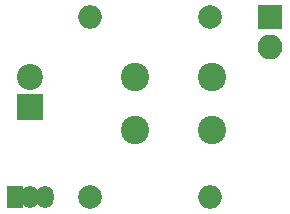
<source format=gbs>
G04 #@! TF.GenerationSoftware,KiCad,Pcbnew,(5.0.0)*
G04 #@! TF.CreationDate,2018-08-12T14:19:39+09:00*
G04 #@! TF.ProjectId,sample01,73616D706C6530312E6B696361645F70,rev?*
G04 #@! TF.SameCoordinates,PX40311b0PY3680a30*
G04 #@! TF.FileFunction,Soldermask,Bot*
G04 #@! TF.FilePolarity,Negative*
%FSLAX46Y46*%
G04 Gerber Fmt 4.6, Leading zero omitted, Abs format (unit mm)*
G04 Created by KiCad (PCBNEW (5.0.0)) date 08/12/18 14:19:39*
%MOMM*%
%LPD*%
G01*
G04 APERTURE LIST*
%ADD10R,2.100000X2.100000*%
%ADD11O,2.100000X2.100000*%
%ADD12R,2.200000X2.200000*%
%ADD13C,2.200000*%
%ADD14O,1.450000X1.900000*%
%ADD15R,1.450000X1.900000*%
%ADD16O,2.000000X2.000000*%
%ADD17C,2.000000*%
%ADD18C,2.400000*%
G04 APERTURE END LIST*
D10*
G04 #@! TO.C,J1*
X26670000Y19050000D03*
D11*
X26670000Y16510000D03*
G04 #@! TD*
D12*
G04 #@! TO.C,D1*
X6350000Y11430000D03*
D13*
X6350000Y13970000D03*
G04 #@! TD*
D14*
G04 #@! TO.C,Q1*
X6350000Y3810000D03*
X7620000Y3810000D03*
D15*
X5080000Y3810000D03*
G04 #@! TD*
D16*
G04 #@! TO.C,R1*
X21590000Y3810000D03*
D17*
X11430000Y3810000D03*
G04 #@! TD*
G04 #@! TO.C,R2*
X21590000Y19050000D03*
D16*
X11430000Y19050000D03*
G04 #@! TD*
D18*
G04 #@! TO.C,SW1*
X15240000Y9470000D03*
X15240000Y13970000D03*
X21740000Y9470000D03*
X21740000Y13970000D03*
G04 #@! TD*
M02*

</source>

### What needs to be done
Please transcribe all of the entries word for word, with the pictures left out.

### Written response
<source format=gbs>
G04 #@! TF.GenerationSoftware,KiCad,Pcbnew,(5.0.0)*
G04 #@! TF.CreationDate,2018-08-12T14:19:39+09:00*
G04 #@! TF.ProjectId,sample01,73616D706C6530312E6B696361645F70,rev?*
G04 #@! TF.SameCoordinates,PX40311b0PY3680a30*
G04 #@! TF.FileFunction,Soldermask,Bot*
G04 #@! TF.FilePolarity,Negative*
%FSLAX46Y46*%
G04 Gerber Fmt 4.6, Leading zero omitted, Abs format (unit mm)*
G04 Created by KiCad (PCBNEW (5.0.0)) date 08/12/18 14:19:39*
%MOMM*%
%LPD*%
G01*
G04 APERTURE LIST*
%ADD10R,2.100000X2.100000*%
%ADD11O,2.100000X2.100000*%
%ADD12R,2.200000X2.200000*%
%ADD13C,2.200000*%
%ADD14O,1.450000X1.900000*%
%ADD15R,1.450000X1.900000*%
%ADD16O,2.000000X2.000000*%
%ADD17C,2.000000*%
%ADD18C,2.400000*%
G04 APERTURE END LIST*
D10*
G04 #@! TO.C,J1*
X26670000Y19050000D03*
D11*
X26670000Y16510000D03*
G04 #@! TD*
D12*
G04 #@! TO.C,D1*
X6350000Y11430000D03*
D13*
X6350000Y13970000D03*
G04 #@! TD*
D14*
G04 #@! TO.C,Q1*
X6350000Y3810000D03*
X7620000Y3810000D03*
D15*
X5080000Y3810000D03*
G04 #@! TD*
D16*
G04 #@! TO.C,R1*
X21590000Y3810000D03*
D17*
X11430000Y3810000D03*
G04 #@! TD*
G04 #@! TO.C,R2*
X21590000Y19050000D03*
D16*
X11430000Y19050000D03*
G04 #@! TD*
D18*
G04 #@! TO.C,SW1*
X15240000Y9470000D03*
X15240000Y13970000D03*
X21740000Y9470000D03*
X21740000Y13970000D03*
G04 #@! TD*
M02*

</source>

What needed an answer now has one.